This all means that creating consistent environments in the first place is hard enough just because of sheer volume (even in a green field scenario), but keeping them consistent is all but impossible given the high number of servers, addition of new servers (dynamically or manually), automatic updates from o/s vendors, anti-virus vendors, browser vendors and the like, manual software installs or configuration changes performed by developers or server technicians, etc. Let me repeat that - it's virtually (no pun intended) impossible to keep environments consistent (okay, for the purist, it can be done, but it involves a huge amount of time, effort and discipline, which is precisely why VMs and containers (e.g. Docker) were devised in the first place).
So think of your question more like this "Given the extreme difficulty of keeping all environments consistent, is it easier to deploying software to a docker image, even when taking the learning curve into account ?". I think you'll find the answer will invariably be "yes" - but there's only one way to find out, post this new question on Stack Overflow.
There are many answers which explain more detailed on the differences, but here is my very brief explanation.
One important difference is that VMs use a separate kernel to run the OS. That's the reason it is heavy and takes time to boot, consuming more system resources.
In Docker, the containers share the kernel with the host; hence it is lightweight and can start and stop quickly.
In Virtualization, the resources are allocated in the beginning of set up and hence the resources are not fully utilized when the virtual machine is idle during many of the times.
In Docker, the containers are not allocated with fixed amount of hardware resources and is free to use the resources depending on the requirements and hence it is highly scalable.
Docker uses UNION File system .. Docker uses a copy-on-write technology to reduce the memory space consumed by containers. Read more here
With a virtual machine, we have a server, we have a host operating system on that server, and then we have a hypervisor. And then running on top of that hypervisor, we have any number of guest operating systems with an application and its dependent binaries, and libraries on that server. It brings a whole guest operating system with it. It's quite heavyweight. Also there's a limit to how much you can actually put on each physical machine.
Docker containers on the other hand, are slightly different. We have the server. We have the host operating system. But instead a hypervisor, we have the Docker engine, in this case. In this case, we're not bringing a whole guest operating system with us. We're bringing a very thin layer of the operating system, and the container can talk down into the host OS in order to get to the kernel functionality there. And that allows us to have a very lightweight container.
All it has in there is the application code and any binaries and libraries that it requires. And those binaries and libraries can actually be shared across different containers if you want them to be as well. And what this enables us to do, is a number of things. They have much faster startup time. You can't stand up a single VM in a few seconds like that. And equally, taking them down as quickly.. so we can scale up and down very quickly and we'll look at that later on.
Every container thinks that it’s running on its own copy of the operating system. It’s got its own file system, own registry, etc. which is a kind of a lie. It’s actually being virtualized.
Source: Kubernetes in Action.
I have used Docker in production environments and staging very much. When you get used to it you will find it very powerful for building a multi container and isolated environments.
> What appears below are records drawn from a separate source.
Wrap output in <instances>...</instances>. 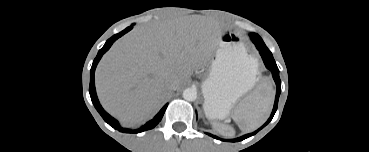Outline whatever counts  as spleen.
Instances as JSON below:
<instances>
[{"label":"spleen","mask_w":369,"mask_h":152,"mask_svg":"<svg viewBox=\"0 0 369 152\" xmlns=\"http://www.w3.org/2000/svg\"><path fill=\"white\" fill-rule=\"evenodd\" d=\"M274 102V91L271 86L262 85L236 107L233 120L241 130L251 132L268 118Z\"/></svg>","instance_id":"spleen-1"}]
</instances>
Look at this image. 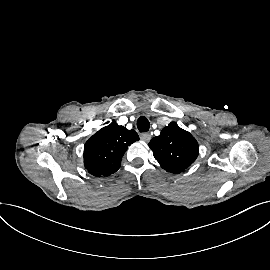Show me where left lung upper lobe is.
Returning <instances> with one entry per match:
<instances>
[{"label": "left lung upper lobe", "mask_w": 270, "mask_h": 270, "mask_svg": "<svg viewBox=\"0 0 270 270\" xmlns=\"http://www.w3.org/2000/svg\"><path fill=\"white\" fill-rule=\"evenodd\" d=\"M154 158L168 172L180 173L188 168L199 154L198 143L177 123L171 122L148 144Z\"/></svg>", "instance_id": "1"}]
</instances>
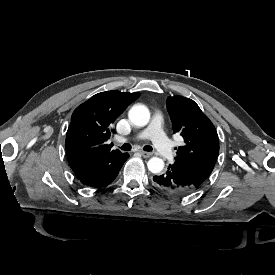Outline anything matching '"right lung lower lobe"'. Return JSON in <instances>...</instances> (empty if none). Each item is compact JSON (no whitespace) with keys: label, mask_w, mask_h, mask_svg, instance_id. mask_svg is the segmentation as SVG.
Returning <instances> with one entry per match:
<instances>
[{"label":"right lung lower lobe","mask_w":275,"mask_h":275,"mask_svg":"<svg viewBox=\"0 0 275 275\" xmlns=\"http://www.w3.org/2000/svg\"><path fill=\"white\" fill-rule=\"evenodd\" d=\"M128 153L111 152L69 162L76 178L84 185L100 188L109 185L118 175Z\"/></svg>","instance_id":"right-lung-lower-lobe-1"}]
</instances>
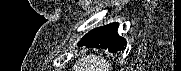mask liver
Segmentation results:
<instances>
[{
  "instance_id": "6515ba94",
  "label": "liver",
  "mask_w": 181,
  "mask_h": 71,
  "mask_svg": "<svg viewBox=\"0 0 181 71\" xmlns=\"http://www.w3.org/2000/svg\"><path fill=\"white\" fill-rule=\"evenodd\" d=\"M109 62L96 55L83 56L74 64L72 71H108Z\"/></svg>"
}]
</instances>
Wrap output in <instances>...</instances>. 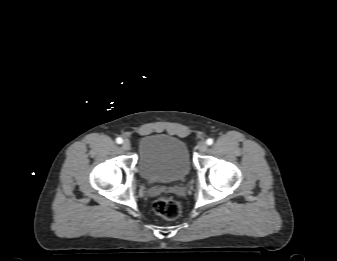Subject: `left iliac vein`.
<instances>
[{"instance_id": "4c4485c4", "label": "left iliac vein", "mask_w": 337, "mask_h": 261, "mask_svg": "<svg viewBox=\"0 0 337 261\" xmlns=\"http://www.w3.org/2000/svg\"><path fill=\"white\" fill-rule=\"evenodd\" d=\"M198 149L200 152H205L208 149L207 143L206 142H200L198 145Z\"/></svg>"}]
</instances>
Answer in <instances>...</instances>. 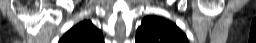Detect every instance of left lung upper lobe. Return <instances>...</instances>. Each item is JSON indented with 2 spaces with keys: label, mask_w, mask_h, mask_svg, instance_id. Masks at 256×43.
Segmentation results:
<instances>
[{
  "label": "left lung upper lobe",
  "mask_w": 256,
  "mask_h": 43,
  "mask_svg": "<svg viewBox=\"0 0 256 43\" xmlns=\"http://www.w3.org/2000/svg\"><path fill=\"white\" fill-rule=\"evenodd\" d=\"M136 43H189L186 35L162 17L147 16L136 32Z\"/></svg>",
  "instance_id": "1"
}]
</instances>
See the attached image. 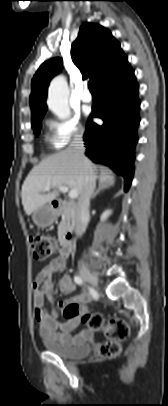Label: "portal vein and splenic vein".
Segmentation results:
<instances>
[{
    "label": "portal vein and splenic vein",
    "instance_id": "18ae733b",
    "mask_svg": "<svg viewBox=\"0 0 168 406\" xmlns=\"http://www.w3.org/2000/svg\"><path fill=\"white\" fill-rule=\"evenodd\" d=\"M49 189H50V185H48V186H46V187L44 188L45 191H48ZM59 190H61V191H63V192H68V191H69V188H68L67 186L60 185V186H59ZM69 197H70L71 199L77 198V197H78V192H77L76 190H70V191H69Z\"/></svg>",
    "mask_w": 168,
    "mask_h": 406
}]
</instances>
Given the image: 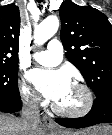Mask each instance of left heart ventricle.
I'll return each instance as SVG.
<instances>
[{
  "label": "left heart ventricle",
  "instance_id": "left-heart-ventricle-1",
  "mask_svg": "<svg viewBox=\"0 0 112 135\" xmlns=\"http://www.w3.org/2000/svg\"><path fill=\"white\" fill-rule=\"evenodd\" d=\"M66 110H77L84 104V94L81 90L71 85L66 94L56 102Z\"/></svg>",
  "mask_w": 112,
  "mask_h": 135
}]
</instances>
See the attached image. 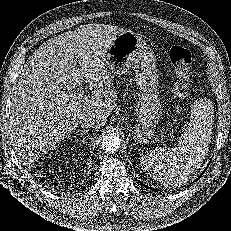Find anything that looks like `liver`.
Wrapping results in <instances>:
<instances>
[{
    "label": "liver",
    "mask_w": 231,
    "mask_h": 231,
    "mask_svg": "<svg viewBox=\"0 0 231 231\" xmlns=\"http://www.w3.org/2000/svg\"><path fill=\"white\" fill-rule=\"evenodd\" d=\"M124 31L105 24L81 25L47 40L26 61L12 96L8 130L25 165L74 132L83 115L95 118V130L105 125L117 100L106 51ZM84 81L94 88L91 95L62 97L61 90L71 91Z\"/></svg>",
    "instance_id": "6515ba94"
}]
</instances>
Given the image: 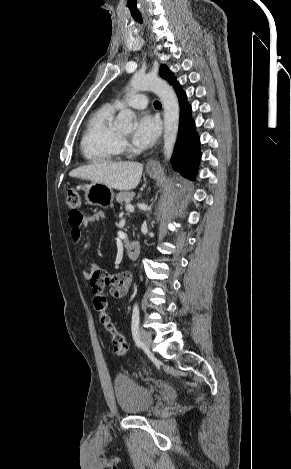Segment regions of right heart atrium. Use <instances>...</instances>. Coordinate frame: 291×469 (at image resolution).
I'll use <instances>...</instances> for the list:
<instances>
[{"label": "right heart atrium", "mask_w": 291, "mask_h": 469, "mask_svg": "<svg viewBox=\"0 0 291 469\" xmlns=\"http://www.w3.org/2000/svg\"><path fill=\"white\" fill-rule=\"evenodd\" d=\"M123 144L125 145V144H126V142H125V141H123Z\"/></svg>", "instance_id": "1"}]
</instances>
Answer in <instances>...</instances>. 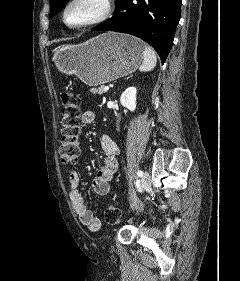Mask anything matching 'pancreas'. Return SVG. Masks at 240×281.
Listing matches in <instances>:
<instances>
[{
	"instance_id": "1",
	"label": "pancreas",
	"mask_w": 240,
	"mask_h": 281,
	"mask_svg": "<svg viewBox=\"0 0 240 281\" xmlns=\"http://www.w3.org/2000/svg\"><path fill=\"white\" fill-rule=\"evenodd\" d=\"M90 92H92L93 94H103L106 91L104 90V87L101 86V87H98V88H91Z\"/></svg>"
}]
</instances>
Docker has been developed based on LXC (Linux Container) and works perfectly in many Linux distributions, especially Ubuntu.
Docker containers are isolated environments. You can see it when you issue the top command in a Docker container that has been created from a Docker image.
Besides that, they are very light-weight and flexible thanks to the dockerFile configuration.
For example, you can create a Docker image and configure a DockerFile and tell that for example when it is running then wget 'this', apt-get 'that', run 'some shell script', setting environment variables and so on.
In micro-services projects and architecture Docker is a very viable asset. You can achieve scalability, resiliency and elasticity with Docker, Docker swarm, Kubernetes and Docker Compose.
Another important issue regarding Docker is Docker Hub and its community.
For example, I implemented an ecosystem for monitoring kafka using Prometheus, Grafana, Prometheus-JMX-Exporter, and Docker.
For doing that, I downloaded configured Docker containers for zookeeper, kafka, Prometheus, Grafana and jmx-collector then mounted my own configuration for some of them using YAML files, or for others, I changed some files and configuration in the Docker container and I build a whole system for monitoring kafka using multi-container Dockers on a single machine with isolation and scalability and resiliency that this architecture can be easily moved into multiple servers.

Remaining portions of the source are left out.